Task instructions -> Go through the data below and count every line that has the word "following". Return only the count.

■ ■ ■ ■ ■ ■ ■

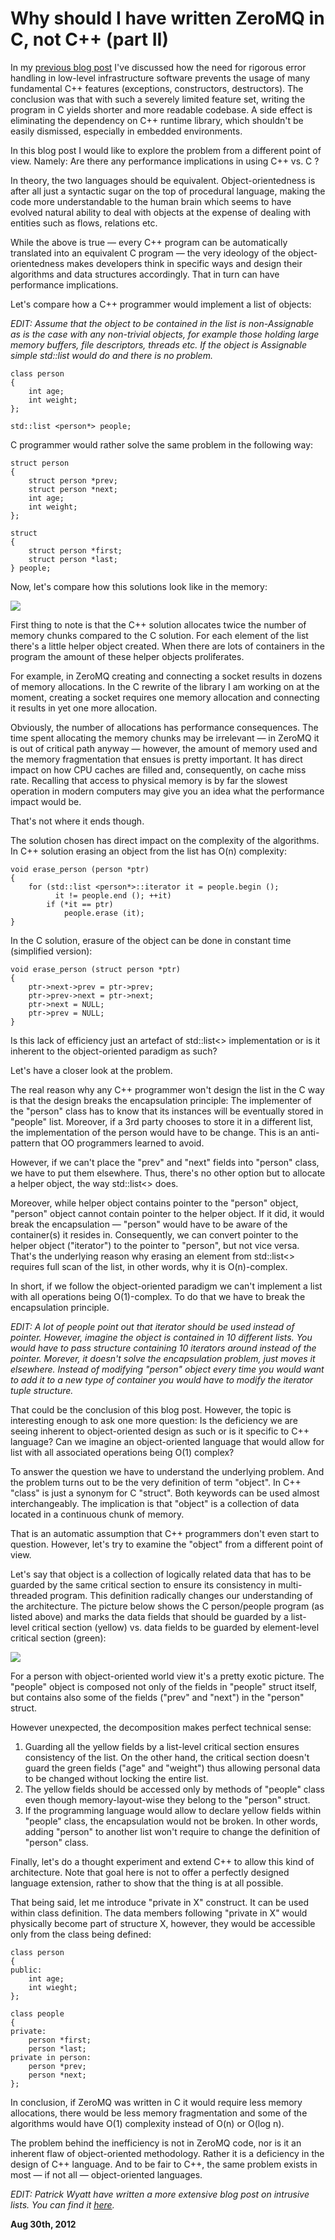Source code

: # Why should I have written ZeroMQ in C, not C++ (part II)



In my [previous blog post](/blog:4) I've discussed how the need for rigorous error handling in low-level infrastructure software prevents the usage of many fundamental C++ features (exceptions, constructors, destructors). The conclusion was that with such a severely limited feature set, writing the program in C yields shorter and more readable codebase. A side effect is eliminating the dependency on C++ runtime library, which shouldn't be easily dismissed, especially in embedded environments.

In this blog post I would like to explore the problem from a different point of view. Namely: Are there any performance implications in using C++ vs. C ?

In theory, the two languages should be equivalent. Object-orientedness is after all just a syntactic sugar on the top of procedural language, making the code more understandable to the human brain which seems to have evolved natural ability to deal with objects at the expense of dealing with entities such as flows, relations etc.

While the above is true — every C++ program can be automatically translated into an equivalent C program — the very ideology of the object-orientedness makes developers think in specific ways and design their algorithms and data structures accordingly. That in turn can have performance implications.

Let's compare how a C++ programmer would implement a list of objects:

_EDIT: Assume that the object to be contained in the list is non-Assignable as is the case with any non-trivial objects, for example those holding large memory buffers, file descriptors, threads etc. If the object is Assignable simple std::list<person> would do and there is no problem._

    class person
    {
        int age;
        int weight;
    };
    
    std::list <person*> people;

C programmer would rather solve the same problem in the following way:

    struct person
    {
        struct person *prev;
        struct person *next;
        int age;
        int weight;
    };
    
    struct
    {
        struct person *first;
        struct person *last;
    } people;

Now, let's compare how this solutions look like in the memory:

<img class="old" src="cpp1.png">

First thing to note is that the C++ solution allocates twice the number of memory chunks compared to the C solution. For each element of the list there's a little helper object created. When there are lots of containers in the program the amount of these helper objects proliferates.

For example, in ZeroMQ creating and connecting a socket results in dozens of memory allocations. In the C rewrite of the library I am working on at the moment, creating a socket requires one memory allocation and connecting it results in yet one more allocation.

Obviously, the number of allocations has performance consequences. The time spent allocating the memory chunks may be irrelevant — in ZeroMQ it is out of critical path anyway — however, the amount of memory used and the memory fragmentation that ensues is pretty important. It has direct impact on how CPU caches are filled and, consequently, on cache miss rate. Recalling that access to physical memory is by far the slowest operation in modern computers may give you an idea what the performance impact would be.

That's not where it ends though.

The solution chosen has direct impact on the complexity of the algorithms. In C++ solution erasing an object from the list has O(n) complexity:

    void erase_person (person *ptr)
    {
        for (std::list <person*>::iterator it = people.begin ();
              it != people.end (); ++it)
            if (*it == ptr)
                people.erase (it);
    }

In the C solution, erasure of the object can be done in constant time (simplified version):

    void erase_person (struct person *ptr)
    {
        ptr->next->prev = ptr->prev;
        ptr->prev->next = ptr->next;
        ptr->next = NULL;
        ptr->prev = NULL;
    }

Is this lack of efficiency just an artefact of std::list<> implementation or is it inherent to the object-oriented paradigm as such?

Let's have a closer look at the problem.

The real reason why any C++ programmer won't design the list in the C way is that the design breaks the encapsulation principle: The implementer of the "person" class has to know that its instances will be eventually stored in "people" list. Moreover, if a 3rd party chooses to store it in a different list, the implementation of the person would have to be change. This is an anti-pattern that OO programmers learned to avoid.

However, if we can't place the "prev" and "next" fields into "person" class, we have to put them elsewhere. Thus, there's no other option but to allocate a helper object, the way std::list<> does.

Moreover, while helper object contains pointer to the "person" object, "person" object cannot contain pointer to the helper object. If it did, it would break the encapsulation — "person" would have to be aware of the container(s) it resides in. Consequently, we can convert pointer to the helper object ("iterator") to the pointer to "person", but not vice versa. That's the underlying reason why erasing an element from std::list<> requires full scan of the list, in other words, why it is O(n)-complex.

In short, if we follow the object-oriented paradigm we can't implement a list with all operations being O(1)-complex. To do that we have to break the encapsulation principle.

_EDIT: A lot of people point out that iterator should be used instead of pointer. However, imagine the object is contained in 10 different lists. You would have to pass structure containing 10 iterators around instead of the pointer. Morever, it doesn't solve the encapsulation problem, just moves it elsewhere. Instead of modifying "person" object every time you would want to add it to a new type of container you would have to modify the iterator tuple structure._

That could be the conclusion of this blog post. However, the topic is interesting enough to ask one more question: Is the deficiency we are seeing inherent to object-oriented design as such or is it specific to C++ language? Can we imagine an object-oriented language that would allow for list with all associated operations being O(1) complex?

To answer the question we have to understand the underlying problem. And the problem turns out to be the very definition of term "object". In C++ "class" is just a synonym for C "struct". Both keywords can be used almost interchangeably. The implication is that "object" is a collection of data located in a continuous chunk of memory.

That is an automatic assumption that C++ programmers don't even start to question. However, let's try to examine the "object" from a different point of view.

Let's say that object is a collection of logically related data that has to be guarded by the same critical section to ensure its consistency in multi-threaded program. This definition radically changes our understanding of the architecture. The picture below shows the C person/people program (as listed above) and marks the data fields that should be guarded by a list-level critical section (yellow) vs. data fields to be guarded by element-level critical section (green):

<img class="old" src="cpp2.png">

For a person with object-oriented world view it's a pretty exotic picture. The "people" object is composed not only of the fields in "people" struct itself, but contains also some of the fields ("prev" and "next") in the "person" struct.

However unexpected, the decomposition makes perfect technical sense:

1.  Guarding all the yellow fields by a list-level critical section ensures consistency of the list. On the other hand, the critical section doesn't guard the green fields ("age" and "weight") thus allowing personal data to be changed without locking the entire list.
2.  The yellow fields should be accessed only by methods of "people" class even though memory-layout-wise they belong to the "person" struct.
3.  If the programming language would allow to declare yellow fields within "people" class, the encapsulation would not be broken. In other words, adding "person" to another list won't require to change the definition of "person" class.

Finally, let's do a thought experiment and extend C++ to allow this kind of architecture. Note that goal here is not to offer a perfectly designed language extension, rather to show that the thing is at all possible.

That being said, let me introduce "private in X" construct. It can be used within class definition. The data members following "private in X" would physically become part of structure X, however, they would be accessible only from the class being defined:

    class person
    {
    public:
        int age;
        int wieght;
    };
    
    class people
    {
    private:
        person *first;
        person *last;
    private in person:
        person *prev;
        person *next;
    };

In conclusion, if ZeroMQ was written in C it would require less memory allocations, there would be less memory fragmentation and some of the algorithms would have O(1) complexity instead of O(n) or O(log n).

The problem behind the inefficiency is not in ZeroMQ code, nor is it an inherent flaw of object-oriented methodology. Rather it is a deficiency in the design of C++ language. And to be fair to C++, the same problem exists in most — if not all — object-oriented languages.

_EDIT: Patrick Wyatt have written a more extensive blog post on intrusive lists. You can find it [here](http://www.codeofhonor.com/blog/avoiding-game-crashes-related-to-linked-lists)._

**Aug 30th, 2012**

■ ■ ■ ■ ■ ■ ■

Task solution -> 2